From my blog at politicalcreativity.net:
A reader from Finland, Antti Jauhiainen, has made me aware of the work he and others are doing to promote Participatory Economics (Parecon) in Finland. For those unfamiliar with Parecon, it is a vision for a post-capitalist economy, originally developed by Michael Albert and Robin Hahnel, based on four values: solidarity, equity, diversity and self-management. Visit an essay by Michael Albert on Parecon for more on the vision. Most of Parecon Finland's work is in Finnish, but Jauhiainen shared with me an article from 2011 by Tuomas Salonen entitled "Campaigning for Participatory Economics in Finland," that I think demonstrates qualities of effective activism that the left in the US could learn from. Since I don't read Finnish I can't vouch for their current work, but I think the attitude reflected in the linked article is excellent. Specifically, left movements in the US should pay attention to the following about Parecon Finland:
They are open to feedback and criticism: As the article states, Parecon Finland "spent the fall of 2010 gathering comments and analysis from various organizations and people in Finland in order to assess some aspects of the vision of participatory economy and how it would be received here. We were happy to receive serious commentary and help in this phase, and it helped us refine some aspects we wished to focus on in our activity."

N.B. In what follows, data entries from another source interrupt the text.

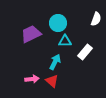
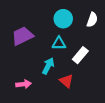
cyan circle: (58, 23) -> (63, 19), moved
red triangle: (52, 81) -> (66, 81), moved

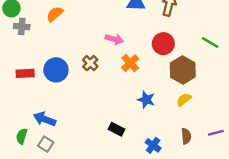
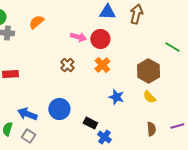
pink arrow: (114, 39) -> (78, 37), moved
red circle: (163, 44) -> (100, 39), moved
blue circle: (56, 70) -> (59, 109), moved
yellow semicircle: (184, 100) -> (149, 97), turned -96
blue cross: (153, 145) -> (104, 137), moved

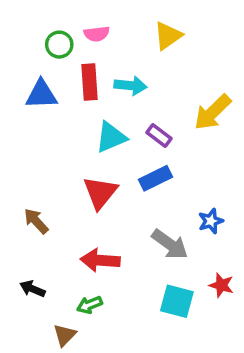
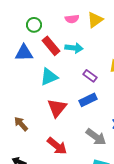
pink semicircle: (97, 34) -> (72, 19), moved
red rectangle: (90, 82) -> (51, 46), turned -36
cyan triangle: (111, 137) -> (49, 77), moved
red arrow: (100, 260) -> (57, 146), turned -145

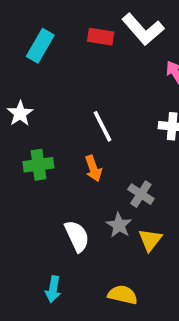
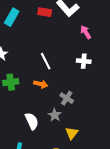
orange arrow: (93, 168) -> (41, 84), turned -56
yellow triangle: (150, 240) -> (72, 133), moved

They have a specific strategy of contributing to public discussion: "We believe that participatory economics, and the underlying vision of a participatory society, can create new openings in the public discussion, by introducing the ideas of participatory workplace and democratic planning here, as well as offering a very detailed, authoritative critique of the capitalist market economy." Moreover, they implemented this with presentations on Parecon on various public libraries and have a website that is updated every business day with appropriate news and media reflecting how their vision applies to the current economic situation in Finland.
While they strongly believe in their vision, they are not dogmatic: They "[encourage] people to consider and reason the structural mechanism of our current economy, by simply providing the participatory economics model as a serious alternative and a tool for comparing and contrasting the current situation with. Forceful advocation and argumentation of a rigid model would provide negative effects in any case, and would be contrary to the values of self-management and diversity we advocate."
The information presented is rational and reasonable: They obviously are a radical group, yet there are no grand slogans or attempts to shame anyone into supporting their cause. When they make factual claims, it is supported with footnoted evidence.
Left activist groups would do well to learn from this approach. For example, if anti-war groups encourage criticism and feedback, they may receive much jingoistic nonsense, but they will also gain an essential understanding of how the public views them and what adjustments they can make for more effective outreach. Having a vision beyond what they are protesting against will make the public more receptive. If peace groups say they want social spending instead of military spending, that is a partial answer. But if someone asks them "If you want the military to be smaller, how will you ensure the US is kept safe?" they need to be able to answer that as well. Lastly, anti-war groups need to be rational and reasonable. Compare the following two scenarios, the first one being based on a personal experience and the second my idea for more effective outreach. (1) Israel is in the midst of bombing Gaza and a crowd has gathered in Boston Common to protest it. A person who knows nothing about what is happening in Gaza walks by and hears the crowd chanting "Hey, Israel, you can't hide, we accuse you of genocide!" (2) Imagine the same scenario except that when the uniformed person walks by, instead of chanting slogans every protester is handing out leaflets that base its concerns in the language of international law and the protesters engage passersby in conversation. Those who think the protesters are crazy would think that way in either scenario, but in the 2nd one many people would surely begin thinking about the conflict in a different way.